Saved data entries
--- Start ---

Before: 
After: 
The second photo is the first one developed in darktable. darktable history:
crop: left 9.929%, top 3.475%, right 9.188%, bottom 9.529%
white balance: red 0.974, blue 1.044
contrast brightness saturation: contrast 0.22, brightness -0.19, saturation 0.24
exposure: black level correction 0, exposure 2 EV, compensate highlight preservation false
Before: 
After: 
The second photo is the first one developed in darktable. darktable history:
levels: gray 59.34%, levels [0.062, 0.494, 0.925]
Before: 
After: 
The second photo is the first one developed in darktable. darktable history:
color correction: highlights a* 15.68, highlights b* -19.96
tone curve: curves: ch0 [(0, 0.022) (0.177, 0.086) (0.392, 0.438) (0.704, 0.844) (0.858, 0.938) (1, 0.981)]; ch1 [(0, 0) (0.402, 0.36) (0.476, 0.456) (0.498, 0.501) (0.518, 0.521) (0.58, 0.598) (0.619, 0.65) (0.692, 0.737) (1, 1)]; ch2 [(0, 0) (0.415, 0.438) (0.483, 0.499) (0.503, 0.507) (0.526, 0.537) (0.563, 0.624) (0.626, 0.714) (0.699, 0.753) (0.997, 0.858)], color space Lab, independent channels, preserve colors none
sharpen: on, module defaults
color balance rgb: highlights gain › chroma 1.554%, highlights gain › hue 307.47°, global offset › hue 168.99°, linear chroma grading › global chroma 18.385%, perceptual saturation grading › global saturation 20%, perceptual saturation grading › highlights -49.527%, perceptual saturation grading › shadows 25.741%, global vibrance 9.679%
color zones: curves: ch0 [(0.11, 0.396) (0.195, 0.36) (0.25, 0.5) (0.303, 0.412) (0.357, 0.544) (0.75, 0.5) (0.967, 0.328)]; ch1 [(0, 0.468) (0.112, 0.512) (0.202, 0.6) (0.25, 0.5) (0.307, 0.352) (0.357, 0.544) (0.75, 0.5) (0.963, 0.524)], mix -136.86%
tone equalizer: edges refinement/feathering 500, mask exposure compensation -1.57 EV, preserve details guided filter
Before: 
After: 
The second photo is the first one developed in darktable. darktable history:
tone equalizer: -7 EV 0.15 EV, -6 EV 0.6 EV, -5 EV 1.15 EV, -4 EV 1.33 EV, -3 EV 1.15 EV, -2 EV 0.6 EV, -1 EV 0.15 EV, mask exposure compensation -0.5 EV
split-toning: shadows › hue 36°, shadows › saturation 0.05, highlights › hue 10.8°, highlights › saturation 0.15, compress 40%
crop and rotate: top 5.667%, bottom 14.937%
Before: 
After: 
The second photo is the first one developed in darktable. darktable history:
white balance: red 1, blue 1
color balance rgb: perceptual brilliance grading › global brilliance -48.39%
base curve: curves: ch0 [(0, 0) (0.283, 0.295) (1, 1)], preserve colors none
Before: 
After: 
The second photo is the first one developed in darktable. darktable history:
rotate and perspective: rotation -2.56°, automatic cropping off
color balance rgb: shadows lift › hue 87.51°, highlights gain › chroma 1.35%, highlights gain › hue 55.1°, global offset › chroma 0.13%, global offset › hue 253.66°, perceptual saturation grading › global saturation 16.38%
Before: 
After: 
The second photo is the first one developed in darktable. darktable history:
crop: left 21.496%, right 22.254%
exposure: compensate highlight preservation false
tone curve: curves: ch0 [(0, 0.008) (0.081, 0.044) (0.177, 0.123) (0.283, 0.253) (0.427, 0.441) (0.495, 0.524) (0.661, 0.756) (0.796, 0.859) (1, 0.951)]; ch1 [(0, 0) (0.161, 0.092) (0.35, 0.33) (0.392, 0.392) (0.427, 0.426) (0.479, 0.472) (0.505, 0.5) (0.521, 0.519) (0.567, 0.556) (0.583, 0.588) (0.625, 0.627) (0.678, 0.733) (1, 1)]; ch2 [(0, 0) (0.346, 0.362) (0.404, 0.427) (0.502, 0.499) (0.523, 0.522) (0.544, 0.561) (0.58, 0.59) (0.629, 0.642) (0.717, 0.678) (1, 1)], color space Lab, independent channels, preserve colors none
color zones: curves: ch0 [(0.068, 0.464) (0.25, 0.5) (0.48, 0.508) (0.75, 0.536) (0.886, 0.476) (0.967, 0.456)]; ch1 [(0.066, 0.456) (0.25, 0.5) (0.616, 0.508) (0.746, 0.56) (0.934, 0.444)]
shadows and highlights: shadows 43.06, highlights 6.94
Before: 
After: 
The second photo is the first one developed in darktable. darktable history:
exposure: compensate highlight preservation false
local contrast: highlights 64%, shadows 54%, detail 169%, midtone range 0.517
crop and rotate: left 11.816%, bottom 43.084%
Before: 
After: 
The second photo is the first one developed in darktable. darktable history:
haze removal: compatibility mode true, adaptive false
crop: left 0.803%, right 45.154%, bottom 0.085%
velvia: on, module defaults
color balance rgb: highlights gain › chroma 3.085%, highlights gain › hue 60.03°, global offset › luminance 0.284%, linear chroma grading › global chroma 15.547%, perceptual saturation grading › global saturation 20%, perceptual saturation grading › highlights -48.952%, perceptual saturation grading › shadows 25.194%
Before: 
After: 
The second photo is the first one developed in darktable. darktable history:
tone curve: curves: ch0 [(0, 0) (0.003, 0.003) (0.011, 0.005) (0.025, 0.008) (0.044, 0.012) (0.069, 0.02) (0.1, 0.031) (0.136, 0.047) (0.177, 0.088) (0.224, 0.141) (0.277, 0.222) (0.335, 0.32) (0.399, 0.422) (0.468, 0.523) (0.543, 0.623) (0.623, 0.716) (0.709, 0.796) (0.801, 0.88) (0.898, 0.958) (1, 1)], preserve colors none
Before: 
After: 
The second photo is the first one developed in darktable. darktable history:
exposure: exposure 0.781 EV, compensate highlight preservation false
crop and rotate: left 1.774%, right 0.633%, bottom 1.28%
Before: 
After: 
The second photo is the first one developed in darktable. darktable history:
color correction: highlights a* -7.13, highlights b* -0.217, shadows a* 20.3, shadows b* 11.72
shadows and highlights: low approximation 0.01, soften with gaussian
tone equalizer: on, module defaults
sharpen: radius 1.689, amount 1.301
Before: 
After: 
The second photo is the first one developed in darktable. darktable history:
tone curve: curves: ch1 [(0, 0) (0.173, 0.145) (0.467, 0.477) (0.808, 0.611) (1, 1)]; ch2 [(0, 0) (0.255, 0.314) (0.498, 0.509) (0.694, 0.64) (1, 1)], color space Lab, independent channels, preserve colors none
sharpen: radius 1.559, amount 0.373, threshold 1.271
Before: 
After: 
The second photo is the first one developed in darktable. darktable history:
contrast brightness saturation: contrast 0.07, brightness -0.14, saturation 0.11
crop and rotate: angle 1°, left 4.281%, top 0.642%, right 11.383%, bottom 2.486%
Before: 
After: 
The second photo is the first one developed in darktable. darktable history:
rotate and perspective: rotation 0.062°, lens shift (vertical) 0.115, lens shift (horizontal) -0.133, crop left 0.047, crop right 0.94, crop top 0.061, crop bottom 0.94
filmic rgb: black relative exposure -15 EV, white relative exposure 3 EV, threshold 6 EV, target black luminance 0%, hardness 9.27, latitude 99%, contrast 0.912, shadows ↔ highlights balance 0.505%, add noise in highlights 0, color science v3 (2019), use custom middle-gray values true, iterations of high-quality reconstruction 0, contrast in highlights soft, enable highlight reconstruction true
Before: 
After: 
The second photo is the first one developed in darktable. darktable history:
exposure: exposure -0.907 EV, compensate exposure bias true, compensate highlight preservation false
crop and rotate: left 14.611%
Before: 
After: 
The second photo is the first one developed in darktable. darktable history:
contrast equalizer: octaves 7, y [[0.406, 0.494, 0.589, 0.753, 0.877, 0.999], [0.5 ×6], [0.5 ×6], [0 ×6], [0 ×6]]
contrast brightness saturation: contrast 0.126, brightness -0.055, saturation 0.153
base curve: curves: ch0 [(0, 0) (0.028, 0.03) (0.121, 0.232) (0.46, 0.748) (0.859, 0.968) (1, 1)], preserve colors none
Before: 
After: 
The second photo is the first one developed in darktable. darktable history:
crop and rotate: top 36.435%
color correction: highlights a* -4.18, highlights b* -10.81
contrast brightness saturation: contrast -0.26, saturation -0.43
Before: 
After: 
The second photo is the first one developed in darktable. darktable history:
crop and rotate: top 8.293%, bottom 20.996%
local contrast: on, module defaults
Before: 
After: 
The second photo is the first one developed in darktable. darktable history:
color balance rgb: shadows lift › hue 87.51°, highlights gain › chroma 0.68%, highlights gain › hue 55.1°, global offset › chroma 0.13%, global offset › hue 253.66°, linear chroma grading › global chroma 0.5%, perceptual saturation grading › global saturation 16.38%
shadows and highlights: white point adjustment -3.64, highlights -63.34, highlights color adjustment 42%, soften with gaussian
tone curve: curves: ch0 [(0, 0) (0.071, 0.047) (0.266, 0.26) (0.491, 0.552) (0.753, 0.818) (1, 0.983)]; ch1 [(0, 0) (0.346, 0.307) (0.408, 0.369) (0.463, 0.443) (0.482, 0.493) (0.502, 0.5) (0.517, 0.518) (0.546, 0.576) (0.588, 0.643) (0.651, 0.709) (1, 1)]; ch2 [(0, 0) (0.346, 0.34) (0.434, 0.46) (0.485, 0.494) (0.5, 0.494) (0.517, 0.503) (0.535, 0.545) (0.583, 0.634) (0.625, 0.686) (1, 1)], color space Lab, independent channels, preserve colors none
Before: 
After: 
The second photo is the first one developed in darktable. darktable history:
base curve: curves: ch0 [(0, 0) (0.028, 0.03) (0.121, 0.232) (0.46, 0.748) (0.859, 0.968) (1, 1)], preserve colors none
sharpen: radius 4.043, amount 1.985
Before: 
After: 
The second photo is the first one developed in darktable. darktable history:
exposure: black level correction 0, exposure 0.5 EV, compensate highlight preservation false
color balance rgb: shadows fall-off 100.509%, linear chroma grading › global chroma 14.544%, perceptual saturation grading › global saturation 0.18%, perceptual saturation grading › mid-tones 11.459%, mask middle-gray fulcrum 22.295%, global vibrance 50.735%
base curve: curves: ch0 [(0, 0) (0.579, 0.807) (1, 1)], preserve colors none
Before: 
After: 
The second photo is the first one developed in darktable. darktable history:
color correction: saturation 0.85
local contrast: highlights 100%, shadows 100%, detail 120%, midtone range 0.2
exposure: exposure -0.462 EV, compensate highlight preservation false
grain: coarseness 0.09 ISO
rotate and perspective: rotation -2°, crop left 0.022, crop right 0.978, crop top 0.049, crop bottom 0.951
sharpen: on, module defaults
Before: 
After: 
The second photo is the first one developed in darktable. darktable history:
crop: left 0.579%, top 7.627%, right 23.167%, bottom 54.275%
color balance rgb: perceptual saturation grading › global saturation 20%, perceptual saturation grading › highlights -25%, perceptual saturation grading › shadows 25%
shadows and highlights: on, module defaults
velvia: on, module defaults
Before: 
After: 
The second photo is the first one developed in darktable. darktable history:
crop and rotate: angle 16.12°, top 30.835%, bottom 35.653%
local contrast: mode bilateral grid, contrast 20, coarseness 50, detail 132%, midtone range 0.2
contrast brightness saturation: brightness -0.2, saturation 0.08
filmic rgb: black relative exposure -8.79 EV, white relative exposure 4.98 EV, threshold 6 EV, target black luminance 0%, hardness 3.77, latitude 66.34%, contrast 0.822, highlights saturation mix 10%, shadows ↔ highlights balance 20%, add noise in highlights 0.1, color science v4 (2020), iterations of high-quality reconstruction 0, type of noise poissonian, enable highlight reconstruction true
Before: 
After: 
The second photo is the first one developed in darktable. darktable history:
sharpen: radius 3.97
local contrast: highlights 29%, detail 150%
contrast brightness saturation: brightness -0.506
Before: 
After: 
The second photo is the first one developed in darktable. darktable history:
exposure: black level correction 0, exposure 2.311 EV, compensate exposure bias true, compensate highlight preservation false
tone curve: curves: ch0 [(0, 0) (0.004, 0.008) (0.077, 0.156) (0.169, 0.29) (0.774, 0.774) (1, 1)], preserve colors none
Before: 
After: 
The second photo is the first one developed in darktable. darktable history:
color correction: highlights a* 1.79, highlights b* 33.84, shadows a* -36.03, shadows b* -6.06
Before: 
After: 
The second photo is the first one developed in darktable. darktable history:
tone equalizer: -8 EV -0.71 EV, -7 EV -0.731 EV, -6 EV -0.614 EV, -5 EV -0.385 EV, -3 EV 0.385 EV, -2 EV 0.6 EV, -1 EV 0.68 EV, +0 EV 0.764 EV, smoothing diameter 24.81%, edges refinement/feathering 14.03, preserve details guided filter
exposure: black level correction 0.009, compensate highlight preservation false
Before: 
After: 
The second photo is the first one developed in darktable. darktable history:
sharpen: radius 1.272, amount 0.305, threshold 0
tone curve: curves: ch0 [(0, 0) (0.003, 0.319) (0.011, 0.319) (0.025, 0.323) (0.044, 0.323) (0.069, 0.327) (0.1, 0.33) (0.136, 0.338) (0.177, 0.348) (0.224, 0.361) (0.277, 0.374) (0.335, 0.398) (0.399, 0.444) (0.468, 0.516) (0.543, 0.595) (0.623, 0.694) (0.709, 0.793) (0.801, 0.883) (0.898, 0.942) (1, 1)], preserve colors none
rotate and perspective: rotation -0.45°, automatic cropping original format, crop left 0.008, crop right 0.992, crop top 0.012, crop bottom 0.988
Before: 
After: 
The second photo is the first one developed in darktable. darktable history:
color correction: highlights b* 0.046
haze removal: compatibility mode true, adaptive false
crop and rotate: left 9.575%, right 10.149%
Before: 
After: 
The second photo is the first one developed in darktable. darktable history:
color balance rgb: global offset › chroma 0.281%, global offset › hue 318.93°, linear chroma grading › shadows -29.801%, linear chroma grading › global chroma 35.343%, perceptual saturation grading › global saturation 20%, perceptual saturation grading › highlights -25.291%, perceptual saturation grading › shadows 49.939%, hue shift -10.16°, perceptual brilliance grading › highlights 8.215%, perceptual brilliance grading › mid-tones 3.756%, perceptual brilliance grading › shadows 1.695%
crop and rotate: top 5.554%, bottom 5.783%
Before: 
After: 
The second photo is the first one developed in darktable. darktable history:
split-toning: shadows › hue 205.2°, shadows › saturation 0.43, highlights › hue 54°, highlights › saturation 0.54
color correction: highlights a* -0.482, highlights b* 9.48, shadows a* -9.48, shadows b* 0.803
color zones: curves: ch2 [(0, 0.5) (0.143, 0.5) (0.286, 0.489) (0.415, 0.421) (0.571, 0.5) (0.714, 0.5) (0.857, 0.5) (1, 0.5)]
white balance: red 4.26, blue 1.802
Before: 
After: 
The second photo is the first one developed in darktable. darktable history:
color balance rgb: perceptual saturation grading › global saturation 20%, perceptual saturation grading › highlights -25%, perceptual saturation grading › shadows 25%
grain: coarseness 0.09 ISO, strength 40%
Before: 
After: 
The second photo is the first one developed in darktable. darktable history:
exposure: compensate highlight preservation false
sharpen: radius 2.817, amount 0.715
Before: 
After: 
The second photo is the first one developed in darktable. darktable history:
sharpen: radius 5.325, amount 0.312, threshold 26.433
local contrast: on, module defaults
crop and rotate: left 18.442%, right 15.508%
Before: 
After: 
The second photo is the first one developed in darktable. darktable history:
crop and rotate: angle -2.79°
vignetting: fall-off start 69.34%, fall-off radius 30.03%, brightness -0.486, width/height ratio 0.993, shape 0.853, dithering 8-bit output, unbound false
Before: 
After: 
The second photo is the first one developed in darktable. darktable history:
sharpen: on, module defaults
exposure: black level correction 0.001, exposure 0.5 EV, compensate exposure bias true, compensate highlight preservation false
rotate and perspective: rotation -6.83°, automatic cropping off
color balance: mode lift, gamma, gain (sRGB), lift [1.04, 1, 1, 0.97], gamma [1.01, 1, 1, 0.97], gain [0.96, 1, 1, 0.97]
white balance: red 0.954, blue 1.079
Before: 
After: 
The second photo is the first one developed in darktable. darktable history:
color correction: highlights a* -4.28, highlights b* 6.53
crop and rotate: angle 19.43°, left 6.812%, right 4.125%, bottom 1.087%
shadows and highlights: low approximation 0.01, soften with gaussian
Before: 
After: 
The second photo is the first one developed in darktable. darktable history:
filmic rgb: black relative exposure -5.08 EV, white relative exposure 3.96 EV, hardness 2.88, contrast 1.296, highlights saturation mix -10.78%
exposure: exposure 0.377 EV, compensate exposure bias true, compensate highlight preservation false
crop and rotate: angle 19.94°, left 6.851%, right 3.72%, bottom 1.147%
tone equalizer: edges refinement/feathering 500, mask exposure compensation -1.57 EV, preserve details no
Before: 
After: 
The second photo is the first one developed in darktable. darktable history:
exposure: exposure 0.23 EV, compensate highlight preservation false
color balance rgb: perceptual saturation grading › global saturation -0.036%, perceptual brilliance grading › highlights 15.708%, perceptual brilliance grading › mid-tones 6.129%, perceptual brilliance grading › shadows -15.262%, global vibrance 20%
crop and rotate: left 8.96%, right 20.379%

--- End ---

EXERCISE DESCRIPTION:
Please give the records from the start through the line holding "levels: gray 59.34%, levels", inclusive, as a two-column CSV with the columns instruction and history. Use one row per record, and put each field in quotation marks with its line breaks turned into spaces.

SOLUTION:
instruction,history
"Before: After: The second photo is the first one developed in darktable. darktable history:","crop: left 9.929%, top 3.475%, right 9.188%, bottom 9.529% white balance: red 0.974, blue 1.044 contrast brightness saturation: contrast 0.22, brightness -0.19, saturation 0.24 exposure: black level correction 0, exposure 2 EV, compensate highlight preservation false"
"Before: After: The second photo is the first one developed in darktable. darktable history:","levels: gray 59.34%, levels [0.062, 0.494, 0.925]"